Di Fabio Mattei
Napoli. Dai documenti ufficiali quei quattro container avrebbero dovuto contenere effetti personali e masserizie da spedire nel continente africano, ma quando i finanzieri del Comando Provinciale di Napoli ed il personale dell’agenzia delle Dogane e dei Monopoli hanno deciso di verificarne a fondo il contenuto è venuto alla luce l’ennesimo tentativo di esportare clandestinamente verso il continente nero rifiuti speciali pericolosi.
Questo è quanto accertato agli imbarchi-merci del porto di Napoli, dopo che i militari delle fiamme gialle ed i doganieri hanno aperto i container in questione scoprendo che al loro interno di effetti personali, mobilio, stoviglie ecc. non c’era nulla, salvo una gran quantità di abiti, peraltro in pessimo stato, accompagnati da un ingente numero di elettrodomestici ormai inservibili e di pneumatici usati, unitamente a 175 batterie per auto ed accumulatori del tipo normalmente impiegato per i ripetitori telefonici, quest’ultimi neppure dichiarati e dunque di più che possibile provenienza furtiva.

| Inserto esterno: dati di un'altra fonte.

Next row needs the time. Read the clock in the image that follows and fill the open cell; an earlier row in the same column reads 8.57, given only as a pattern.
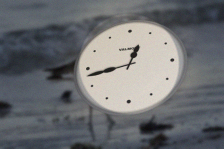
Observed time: 12.43
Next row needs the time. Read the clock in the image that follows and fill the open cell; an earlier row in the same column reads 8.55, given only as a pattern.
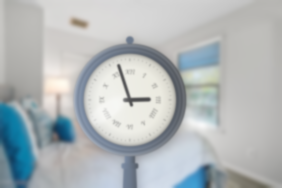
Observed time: 2.57
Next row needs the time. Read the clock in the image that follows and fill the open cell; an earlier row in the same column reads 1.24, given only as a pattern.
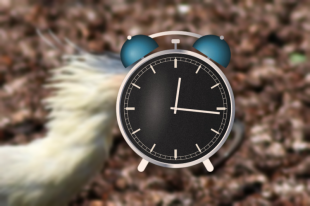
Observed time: 12.16
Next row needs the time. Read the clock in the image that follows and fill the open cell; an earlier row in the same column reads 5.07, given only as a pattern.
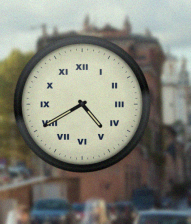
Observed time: 4.40
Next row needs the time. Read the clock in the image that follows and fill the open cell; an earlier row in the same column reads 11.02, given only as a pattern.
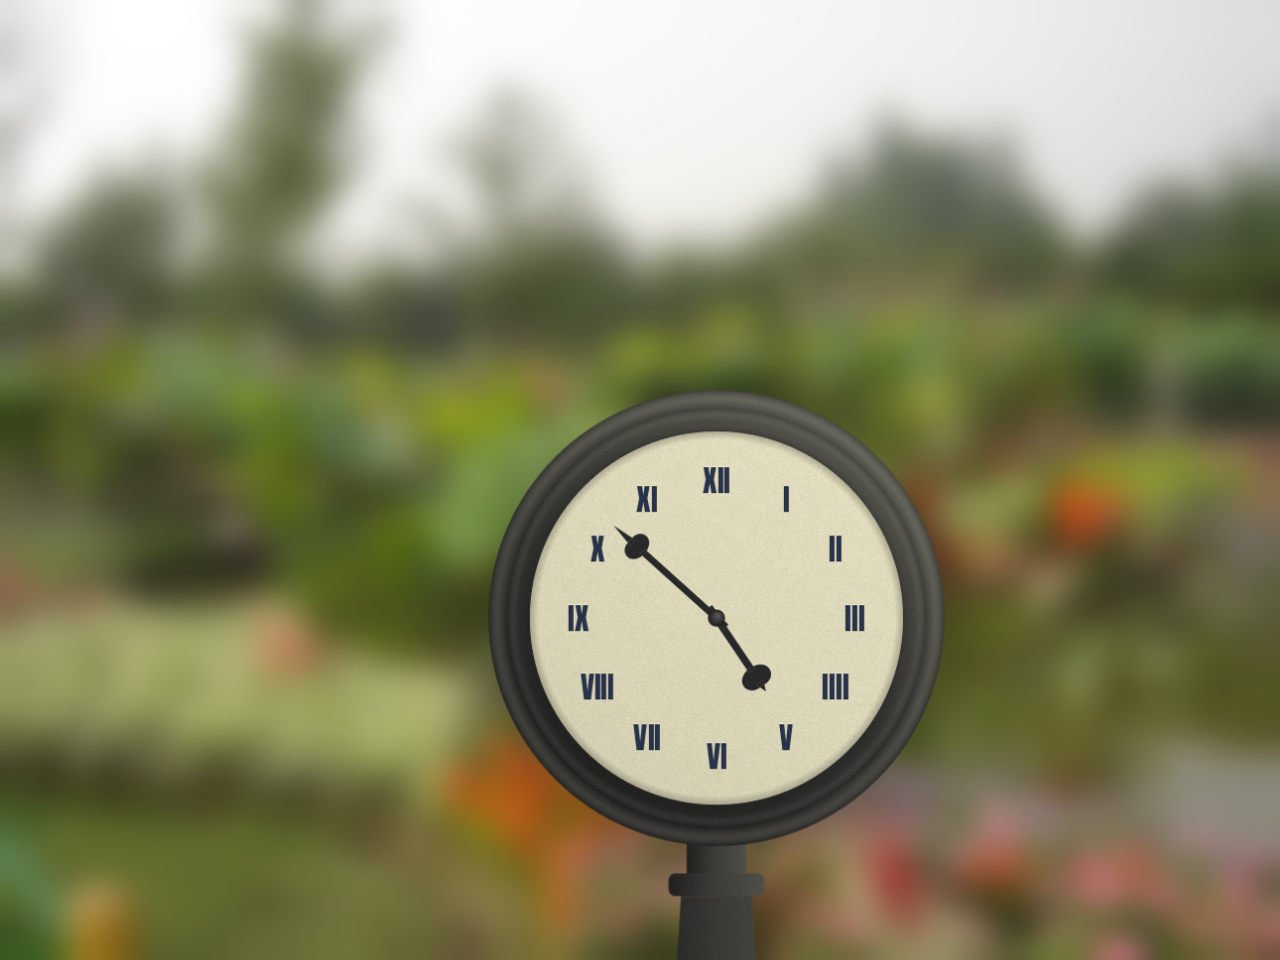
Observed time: 4.52
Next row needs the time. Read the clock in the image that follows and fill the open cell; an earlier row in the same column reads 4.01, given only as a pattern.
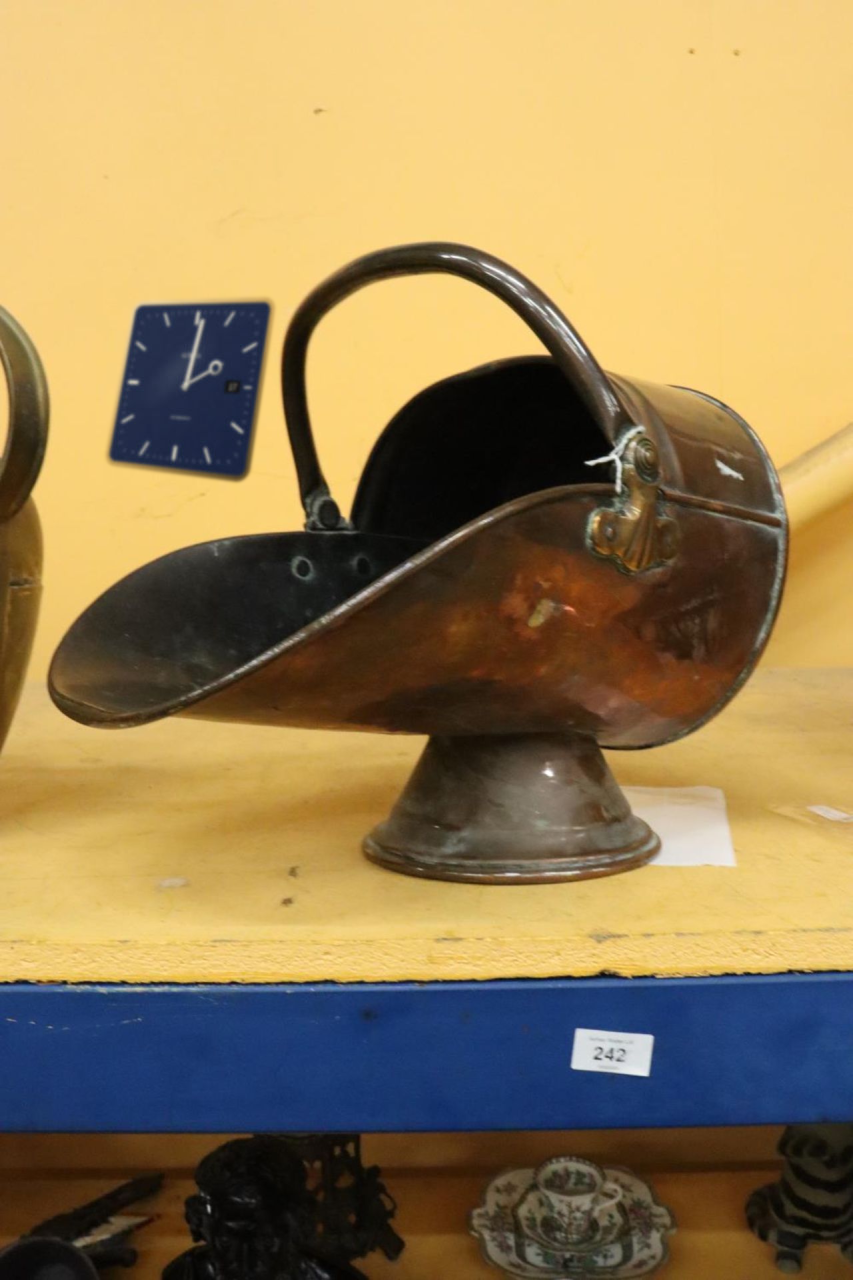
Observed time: 2.01
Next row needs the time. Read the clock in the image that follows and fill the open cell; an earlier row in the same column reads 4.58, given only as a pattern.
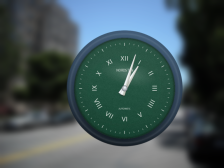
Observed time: 1.03
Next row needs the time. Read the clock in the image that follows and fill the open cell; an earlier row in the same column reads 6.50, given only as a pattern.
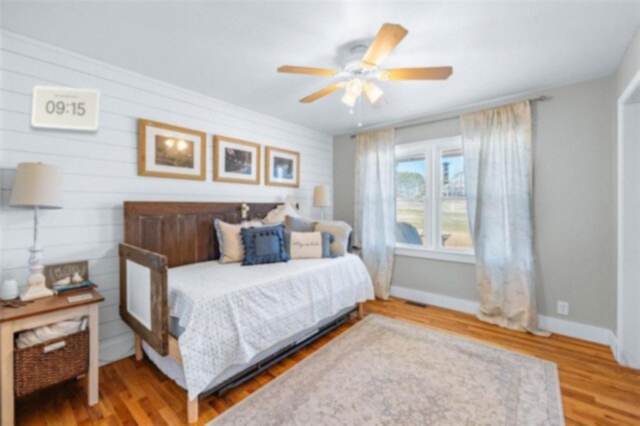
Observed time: 9.15
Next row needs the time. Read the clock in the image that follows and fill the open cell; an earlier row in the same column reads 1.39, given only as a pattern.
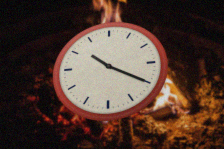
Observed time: 10.20
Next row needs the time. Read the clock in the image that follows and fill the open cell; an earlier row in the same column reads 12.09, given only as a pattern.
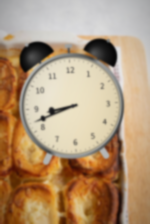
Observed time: 8.42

Secondo i finanzieri ed i doganieri che hanno operato il controllo con il successivo sequestro, le circa 42 tonnellate di rifiuti pericolosi una volta giunti a destinazione (Nigeria e Burkina Faso) avrebbero potuto fruttare sostanziosi proventi stimabili in circa 150.000 euro.
Risaliti all’intera “filiera” dei vari organizzatori della spedizione, sono state così denunciate all’Autorità Giudiziaria 12 persone tra le quali figurano quattro italiani, due nigeriani, due ghanesi, un burkinabé e tre togolesi, tutti accusati di falsità ideologica, traffico illecito di rifiuti, ricettazione ed altre violazioni al Testo Unico Ambientale.
La descritta attività pone ancora una volta l’accento sul gran lavoro di vigilanza ogni giorno assolto dalla GDF partenopea e dai doganieri all’interno del locale scalo marittimo, che si estende su circa 12 km. di banchine ed approdi vari e che vanta un traffico-merci annuo superiore ai 21 milioni di tonnellate.
Si tratta dunque di numeri decisamente importanti, ma che purtroppo implicano la presenza di traffici illeciti d’ogni tipo ai quali, specialmente in questi ultimi anni, si è aggiunto anche quello assai remunerativo dei rifiuti pericolosi che le c.d. “ecomafie” tentano di dirottare verso Paesi del terzo mondo, abbattendo in questo modo i costi dovuti al loro smaltimento (che nel mondo occidentale è regolato da severe norme ambientali nonché di sicurezza).